> _Things to do_
**a.** In the meditation passage, what did the teacher invite the group to sit like?
**b.** Give each line of the records that follow the meditation passage as a numbered list, leaving out blank lines and the pictures.

> _Source passage_

• • •

The teacher had kindly invited us to sit with our backs straight, to sit like a mountain, upright and relaxed. She had instructed us how to bring our awareness to our breath and how to return our attention to the breath when thoughts would arise. I tried over and over again to bring my attention to my breath, but after a breath or two the pain intruded.
I was too shy to ask her for advice, so I struggled with it for a quite a while, for several months actually. Then it came to me. I am at battle with this pain. It is going no where until I acknowledge it without judging it and hold it fully in a neutral way.
This was a big aha and opened up a whole path of enquiry for me. I was so afraid of doing the meditation wrong, of not getting it right, of being inadequate. Memories of childhood incidents sprung to the surface as did their accompanying feelings. I learned to sit with what came in this new neutral way. To allow them their life. And though it seems strange, even as I write this, by allowing them to be with me fully without my interceding in any way, their energy released opening me more and more.
This is important. Allow what is here for you right now to be here. Be with it fully. Start where you are.
There is nothing intrinsically harmful about anger. Anger is a natural emotion that moves us to action. As with all emotions, it rises and falls away. So why do we often feel that we can’t shake anger? Why does it stick to us however hard we try to push it away?
The answers are many. Perhaps this stickiness comes from how our culture teaches us not to show anger or how as children we protected ourselves in difficult and dangerous situations by not showing it. The truth is, though, the cause is not what matters. What matters is how we are with it; how we respond to it.

• • •

> _Source material_

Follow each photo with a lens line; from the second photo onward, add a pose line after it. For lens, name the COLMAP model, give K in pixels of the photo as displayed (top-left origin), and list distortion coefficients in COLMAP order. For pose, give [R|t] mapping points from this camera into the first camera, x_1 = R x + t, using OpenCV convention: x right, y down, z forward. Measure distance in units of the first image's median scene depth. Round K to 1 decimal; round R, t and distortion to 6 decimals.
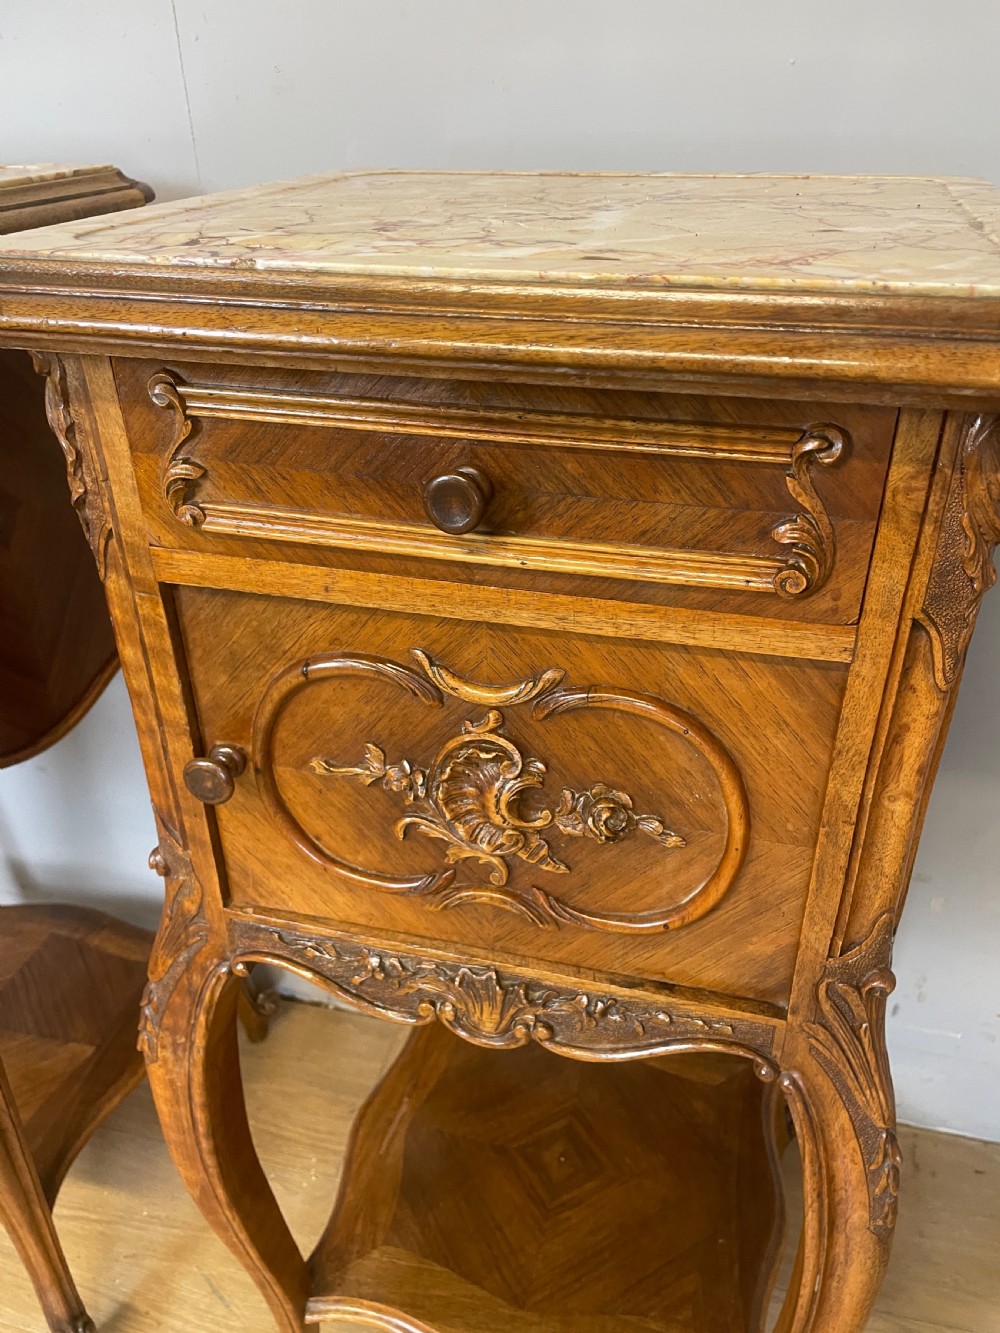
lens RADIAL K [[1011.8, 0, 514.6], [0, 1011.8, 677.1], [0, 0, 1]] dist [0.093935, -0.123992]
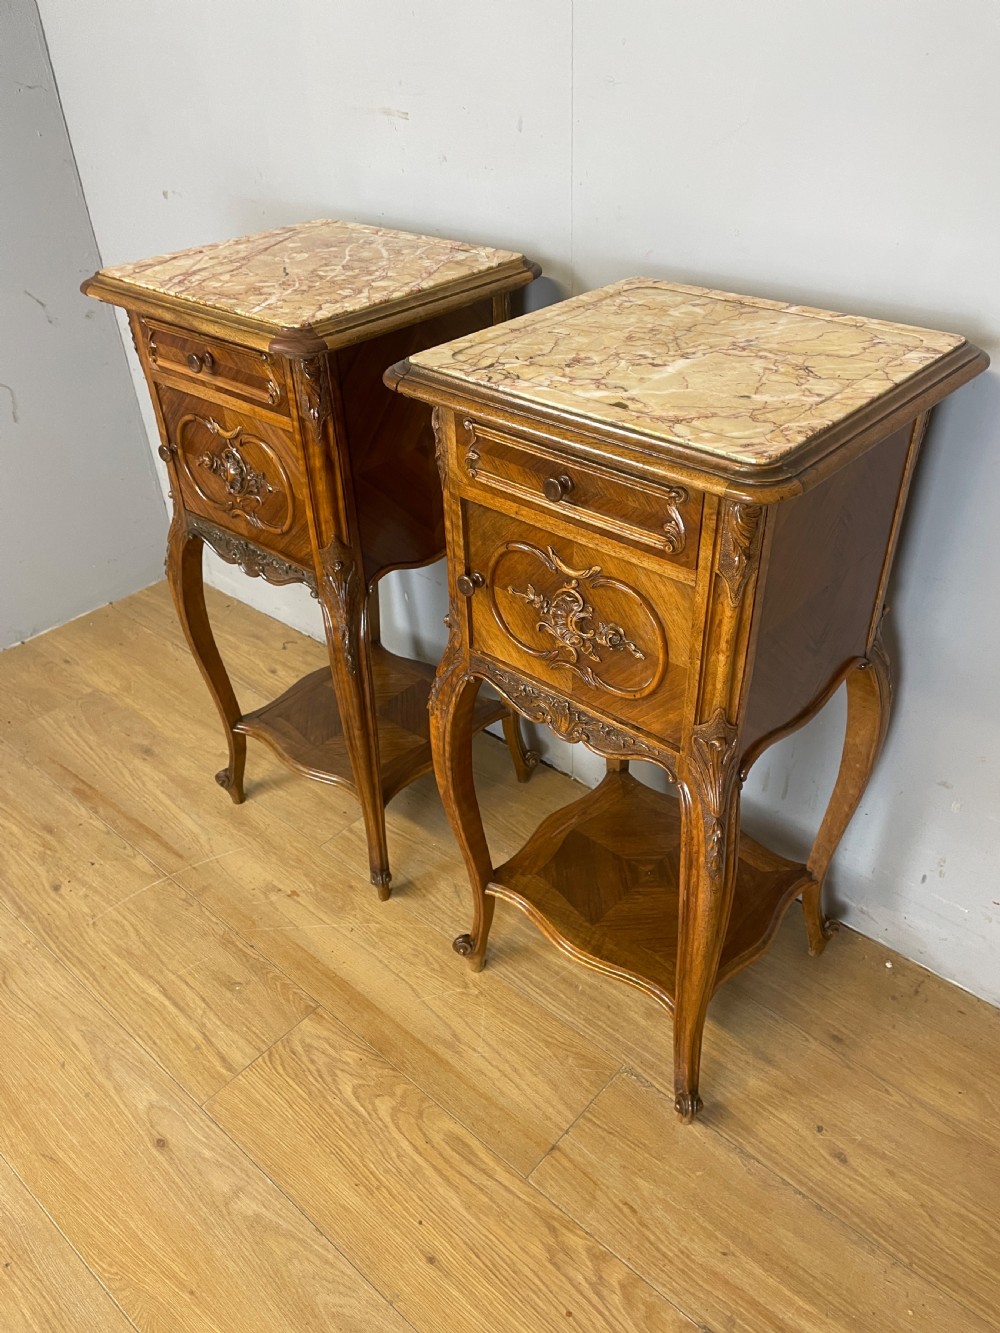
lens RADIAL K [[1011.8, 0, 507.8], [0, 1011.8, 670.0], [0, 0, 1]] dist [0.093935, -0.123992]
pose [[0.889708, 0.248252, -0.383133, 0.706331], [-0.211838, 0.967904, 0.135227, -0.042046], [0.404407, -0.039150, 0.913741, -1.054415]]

• • •

> _Answers for the tasks_
**a.** A mountain, upright and relaxed.

**b.**
1. Follow each photo with a lens line; from the second photo onward, add a pose line after it. For lens, name the COLMAP model, give K in pixels of the photo as displayed (top-left origin), and list distortion coefficients in COLMAP order. For pose, give [R|t] mapping points from this camera into the first camera, x_1 = R x + t, using OpenCV convention: x right, y down, z forward. Measure distance in units of the first image's median scene depth. Round K to 1 decimal; round R, t and distortion to 6 decimals.
2. lens RADIAL K [[1011.8, 0, 514.6], [0, 1011.8, 677.1], [0, 0, 1]] dist [0.093935, -0.123992]
3. lens RADIAL K [[1011.8, 0, 507.8], [0, 1011.8, 670.0], [0, 0, 1]] dist [0.093935, -0.123992]
4. pose [[0.889708, 0.248252, -0.383133, 0.706331], [-0.211838, 0.967904, 0.135227, -0.042046], [0.404407, -0.039150, 0.913741, -1.054415]]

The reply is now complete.